Posted by Lucretia the Troll on Nov. 10, 2009 @ 2:20 pm

This is all very entertaining, Mirkirimi and all the SF moonbats figured pitching to the home team would mean the end of Sharp Park. Then the city does a stunner and says the cheapest option is the best. In a city where the fringer's always get the home team advantage that must have been a huge shock. It was by the way the cheapest option.

The park it seems lost all of 42,000 last year. Considering all the wacky subsidies we are pouring down the bottomless rat hole of SF liberalism that is a real bargain.

http://www.sfexaminer.com/local/Sharp-Park-audit-finds-losses-less-than-...

It like all SF golf courses doesn't use a host of chemicals. Many parks across the nation are going au-naturale as well, the complaint that golf course are using all these chemicals is losing its luster. The big golf course management companies are trending towards the natural angle.

The cities stab at a soccer field in Dolores Park was a monumental fail, it remains a hole filled sandy mess ten years later, that would be our cities typical concern for soccer players.

Last I checked the majority of golfers at the park are city residents. The left and its odd concerns around race and class and the park are pretty interesting. The assumption seems to be that the golfers are white, retired and upper middle class, so its OK to torment them and the park. These golfers are the people who kept the city going for decades so that when all the carpet baggers showed up, the carpet baggers could ramble out their race and class attacks upon them.

And finely

"restoring" Sharp Park would mean making it a salt water tide pool again, the snake and frog are fresh water animals not native to the area. To the newspeak left restoring it means keeping it a freshwater lagoon, not restoring it to its previous salt water lagoon status, which would kill both the snake and the frog off.

...oh and Daly apologists complaining about rude behavior?

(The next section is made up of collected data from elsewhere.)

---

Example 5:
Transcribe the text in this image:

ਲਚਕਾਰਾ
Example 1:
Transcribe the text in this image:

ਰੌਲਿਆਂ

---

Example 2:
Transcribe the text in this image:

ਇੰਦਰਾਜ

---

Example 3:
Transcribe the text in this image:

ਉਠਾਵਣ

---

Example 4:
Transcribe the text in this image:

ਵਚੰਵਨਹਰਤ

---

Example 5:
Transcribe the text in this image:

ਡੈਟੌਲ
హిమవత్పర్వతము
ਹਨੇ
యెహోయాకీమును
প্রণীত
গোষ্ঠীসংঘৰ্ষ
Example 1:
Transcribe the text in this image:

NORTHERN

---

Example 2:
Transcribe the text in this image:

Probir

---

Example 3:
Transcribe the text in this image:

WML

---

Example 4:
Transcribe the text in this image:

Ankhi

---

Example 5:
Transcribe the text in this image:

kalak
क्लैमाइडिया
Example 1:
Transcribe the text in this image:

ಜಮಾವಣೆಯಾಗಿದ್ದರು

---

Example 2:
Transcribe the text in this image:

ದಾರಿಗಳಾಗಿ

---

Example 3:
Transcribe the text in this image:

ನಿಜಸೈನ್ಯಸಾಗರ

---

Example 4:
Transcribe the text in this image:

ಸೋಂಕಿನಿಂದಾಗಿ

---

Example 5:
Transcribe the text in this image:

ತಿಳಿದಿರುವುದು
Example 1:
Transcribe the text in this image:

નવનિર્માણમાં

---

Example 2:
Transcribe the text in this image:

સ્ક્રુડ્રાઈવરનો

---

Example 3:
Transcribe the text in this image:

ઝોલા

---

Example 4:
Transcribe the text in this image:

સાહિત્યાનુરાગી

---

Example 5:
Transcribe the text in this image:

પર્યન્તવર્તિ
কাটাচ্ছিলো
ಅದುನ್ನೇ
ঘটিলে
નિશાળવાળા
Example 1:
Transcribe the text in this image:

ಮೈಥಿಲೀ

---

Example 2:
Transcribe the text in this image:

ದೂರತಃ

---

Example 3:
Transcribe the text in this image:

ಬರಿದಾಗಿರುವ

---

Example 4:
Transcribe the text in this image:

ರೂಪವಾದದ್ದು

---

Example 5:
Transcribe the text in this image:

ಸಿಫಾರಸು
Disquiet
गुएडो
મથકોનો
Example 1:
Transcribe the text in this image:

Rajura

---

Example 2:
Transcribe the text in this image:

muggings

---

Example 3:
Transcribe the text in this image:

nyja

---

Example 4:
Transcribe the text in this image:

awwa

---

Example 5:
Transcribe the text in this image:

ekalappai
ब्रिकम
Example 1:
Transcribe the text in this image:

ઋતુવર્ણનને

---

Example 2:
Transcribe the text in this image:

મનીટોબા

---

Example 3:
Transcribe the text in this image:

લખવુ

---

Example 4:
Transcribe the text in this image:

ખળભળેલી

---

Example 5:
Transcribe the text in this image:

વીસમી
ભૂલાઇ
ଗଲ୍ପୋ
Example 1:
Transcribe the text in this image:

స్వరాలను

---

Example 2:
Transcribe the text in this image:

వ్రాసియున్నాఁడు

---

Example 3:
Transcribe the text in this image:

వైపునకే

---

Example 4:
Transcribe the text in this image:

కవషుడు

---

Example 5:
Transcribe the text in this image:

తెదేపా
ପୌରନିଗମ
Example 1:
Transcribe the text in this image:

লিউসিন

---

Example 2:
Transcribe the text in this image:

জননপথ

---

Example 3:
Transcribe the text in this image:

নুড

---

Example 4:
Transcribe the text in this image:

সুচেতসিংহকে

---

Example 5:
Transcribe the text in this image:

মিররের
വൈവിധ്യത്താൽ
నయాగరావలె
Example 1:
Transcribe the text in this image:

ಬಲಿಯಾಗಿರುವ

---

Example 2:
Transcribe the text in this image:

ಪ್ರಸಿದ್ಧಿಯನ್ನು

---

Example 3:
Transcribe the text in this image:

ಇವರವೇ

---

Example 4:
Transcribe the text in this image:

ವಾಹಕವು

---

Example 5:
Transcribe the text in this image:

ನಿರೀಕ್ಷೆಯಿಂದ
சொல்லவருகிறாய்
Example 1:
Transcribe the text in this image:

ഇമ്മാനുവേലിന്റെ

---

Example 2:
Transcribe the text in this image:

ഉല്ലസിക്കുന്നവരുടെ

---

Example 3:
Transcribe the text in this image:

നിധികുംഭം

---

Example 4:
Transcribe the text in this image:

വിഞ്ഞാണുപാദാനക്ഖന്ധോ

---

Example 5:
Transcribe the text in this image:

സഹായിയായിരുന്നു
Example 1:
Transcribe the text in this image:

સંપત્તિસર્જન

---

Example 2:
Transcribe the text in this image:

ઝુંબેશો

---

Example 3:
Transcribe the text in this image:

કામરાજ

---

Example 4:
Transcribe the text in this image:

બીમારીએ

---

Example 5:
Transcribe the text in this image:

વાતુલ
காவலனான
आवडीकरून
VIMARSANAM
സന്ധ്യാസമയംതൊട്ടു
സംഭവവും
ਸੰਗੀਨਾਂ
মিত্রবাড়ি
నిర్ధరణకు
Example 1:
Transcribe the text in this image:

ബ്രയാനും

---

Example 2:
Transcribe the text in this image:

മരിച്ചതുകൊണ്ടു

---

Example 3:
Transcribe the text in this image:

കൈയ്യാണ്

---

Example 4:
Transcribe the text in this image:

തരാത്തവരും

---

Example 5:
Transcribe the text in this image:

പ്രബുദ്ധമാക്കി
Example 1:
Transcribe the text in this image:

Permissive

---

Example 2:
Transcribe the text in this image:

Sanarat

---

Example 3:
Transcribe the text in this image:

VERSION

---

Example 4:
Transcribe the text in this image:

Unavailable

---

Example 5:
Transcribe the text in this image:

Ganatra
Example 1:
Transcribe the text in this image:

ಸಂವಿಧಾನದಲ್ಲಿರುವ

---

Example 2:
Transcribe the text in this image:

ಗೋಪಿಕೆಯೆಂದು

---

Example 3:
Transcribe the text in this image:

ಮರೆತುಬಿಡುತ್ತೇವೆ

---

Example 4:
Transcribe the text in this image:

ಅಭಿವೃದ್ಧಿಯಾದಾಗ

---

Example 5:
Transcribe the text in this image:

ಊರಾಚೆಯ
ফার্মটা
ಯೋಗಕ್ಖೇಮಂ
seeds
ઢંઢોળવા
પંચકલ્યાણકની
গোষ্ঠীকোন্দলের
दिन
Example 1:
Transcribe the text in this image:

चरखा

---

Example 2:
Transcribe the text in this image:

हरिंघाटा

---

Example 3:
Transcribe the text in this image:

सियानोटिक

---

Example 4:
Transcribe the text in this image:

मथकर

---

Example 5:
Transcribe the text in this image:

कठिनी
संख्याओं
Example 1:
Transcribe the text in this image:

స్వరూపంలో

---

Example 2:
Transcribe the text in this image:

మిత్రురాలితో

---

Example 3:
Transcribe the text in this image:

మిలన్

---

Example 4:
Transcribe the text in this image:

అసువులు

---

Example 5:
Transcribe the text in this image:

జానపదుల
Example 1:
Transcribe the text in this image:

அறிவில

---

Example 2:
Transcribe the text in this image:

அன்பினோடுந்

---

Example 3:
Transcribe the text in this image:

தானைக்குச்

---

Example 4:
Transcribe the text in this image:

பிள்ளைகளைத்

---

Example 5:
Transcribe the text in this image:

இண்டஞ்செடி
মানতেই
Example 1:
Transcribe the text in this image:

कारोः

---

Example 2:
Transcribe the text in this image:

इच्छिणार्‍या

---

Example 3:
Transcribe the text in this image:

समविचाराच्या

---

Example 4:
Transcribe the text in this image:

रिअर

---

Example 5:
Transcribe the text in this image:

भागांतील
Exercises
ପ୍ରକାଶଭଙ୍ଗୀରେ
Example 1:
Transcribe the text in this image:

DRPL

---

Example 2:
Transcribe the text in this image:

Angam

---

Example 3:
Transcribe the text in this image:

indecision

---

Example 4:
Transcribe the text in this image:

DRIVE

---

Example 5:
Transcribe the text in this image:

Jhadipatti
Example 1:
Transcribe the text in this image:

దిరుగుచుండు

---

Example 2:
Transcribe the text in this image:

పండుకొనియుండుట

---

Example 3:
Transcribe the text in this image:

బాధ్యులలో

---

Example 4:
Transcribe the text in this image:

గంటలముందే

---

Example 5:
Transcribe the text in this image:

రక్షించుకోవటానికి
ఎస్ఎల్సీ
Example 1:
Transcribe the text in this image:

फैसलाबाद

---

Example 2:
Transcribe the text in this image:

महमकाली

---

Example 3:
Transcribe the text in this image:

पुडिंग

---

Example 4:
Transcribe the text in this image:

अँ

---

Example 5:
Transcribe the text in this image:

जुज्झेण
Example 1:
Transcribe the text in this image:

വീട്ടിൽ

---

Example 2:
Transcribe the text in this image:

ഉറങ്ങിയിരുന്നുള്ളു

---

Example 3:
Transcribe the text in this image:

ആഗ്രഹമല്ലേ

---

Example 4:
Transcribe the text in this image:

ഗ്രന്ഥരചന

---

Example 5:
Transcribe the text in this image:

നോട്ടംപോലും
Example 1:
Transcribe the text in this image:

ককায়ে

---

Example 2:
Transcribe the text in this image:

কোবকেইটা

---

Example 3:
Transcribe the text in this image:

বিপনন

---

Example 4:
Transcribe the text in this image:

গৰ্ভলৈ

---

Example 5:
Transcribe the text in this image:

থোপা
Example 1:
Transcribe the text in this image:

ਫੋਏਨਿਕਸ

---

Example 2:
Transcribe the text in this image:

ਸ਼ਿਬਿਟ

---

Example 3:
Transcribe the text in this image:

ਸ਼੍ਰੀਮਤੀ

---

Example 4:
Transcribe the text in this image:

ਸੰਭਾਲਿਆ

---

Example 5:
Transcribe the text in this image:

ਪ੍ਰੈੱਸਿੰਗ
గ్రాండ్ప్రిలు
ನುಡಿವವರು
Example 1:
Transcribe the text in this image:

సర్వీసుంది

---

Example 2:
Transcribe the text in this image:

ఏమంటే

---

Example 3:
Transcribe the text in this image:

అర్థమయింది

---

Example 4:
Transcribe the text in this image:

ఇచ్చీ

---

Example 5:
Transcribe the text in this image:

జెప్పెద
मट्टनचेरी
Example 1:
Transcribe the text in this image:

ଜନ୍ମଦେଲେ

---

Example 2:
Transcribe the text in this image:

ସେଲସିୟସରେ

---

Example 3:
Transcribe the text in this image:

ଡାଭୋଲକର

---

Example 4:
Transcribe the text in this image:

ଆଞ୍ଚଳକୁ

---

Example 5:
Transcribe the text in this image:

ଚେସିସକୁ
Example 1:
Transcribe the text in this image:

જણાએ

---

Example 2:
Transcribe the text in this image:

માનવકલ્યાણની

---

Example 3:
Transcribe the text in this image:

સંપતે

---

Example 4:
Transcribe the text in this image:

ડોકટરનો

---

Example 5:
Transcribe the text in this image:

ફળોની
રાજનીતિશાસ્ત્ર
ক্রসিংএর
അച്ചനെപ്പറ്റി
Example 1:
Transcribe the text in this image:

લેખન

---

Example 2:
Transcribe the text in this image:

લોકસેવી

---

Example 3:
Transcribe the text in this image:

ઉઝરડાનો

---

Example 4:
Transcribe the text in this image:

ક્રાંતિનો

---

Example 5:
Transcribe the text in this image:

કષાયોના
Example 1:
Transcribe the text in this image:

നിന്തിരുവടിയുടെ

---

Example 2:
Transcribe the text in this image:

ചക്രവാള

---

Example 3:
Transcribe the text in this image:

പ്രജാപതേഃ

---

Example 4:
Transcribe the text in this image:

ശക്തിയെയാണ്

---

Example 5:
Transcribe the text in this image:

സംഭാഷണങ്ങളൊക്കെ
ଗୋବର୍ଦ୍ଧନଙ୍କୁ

Posted by glen matlock on Nov. 10, 2009 @ 2:49 pm

Glen hits the nail on the head by focusing on the supposed losses on this course. Nancy Weurfal did an excellent and exhaustive analysis in a letter/report to The City showing unequivocally that this representation is completely false. Obviously it would be terrible mistake for The City to make a decision to destroy or give away the course if it is - in fact - operationally revenue positive as Nancy represents. I think everyone can agree that this question of fact should be absolutely settled by an impartial and unimpeachable third party before any decision is rendered.

Brent Plater and the rest of his "Center for Biological Diversity" cohorts disingenuously continue to parrot provably false and dated data on the revenue positive contribution of Sharp Park golf. Honest to god, they sound like Birthers still claiming that Obama was born in Kenya, despite the clear evidence from Nancy's report that the course makes money for The City.

The real interesting and unresolved question - Who benefits from years of cooking the books to pretend that a money making golf course is losing money???